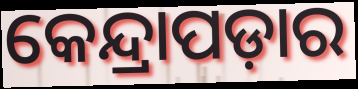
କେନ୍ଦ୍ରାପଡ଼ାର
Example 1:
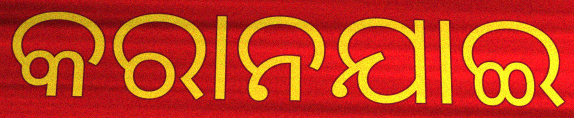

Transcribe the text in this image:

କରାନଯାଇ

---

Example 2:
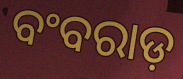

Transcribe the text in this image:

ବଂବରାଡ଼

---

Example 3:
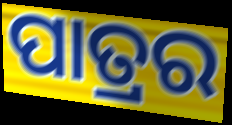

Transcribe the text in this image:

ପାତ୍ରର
***
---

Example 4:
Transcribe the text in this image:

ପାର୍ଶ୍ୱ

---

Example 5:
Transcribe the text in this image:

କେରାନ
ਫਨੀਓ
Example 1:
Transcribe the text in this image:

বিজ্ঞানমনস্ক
***
### Your objective
Among the lines of the listing above, which ones hold "Example"? Copy them.

### Solution
Example 1:
Example 2:
Example 3:
Example 4:
Example 5:
Example 1:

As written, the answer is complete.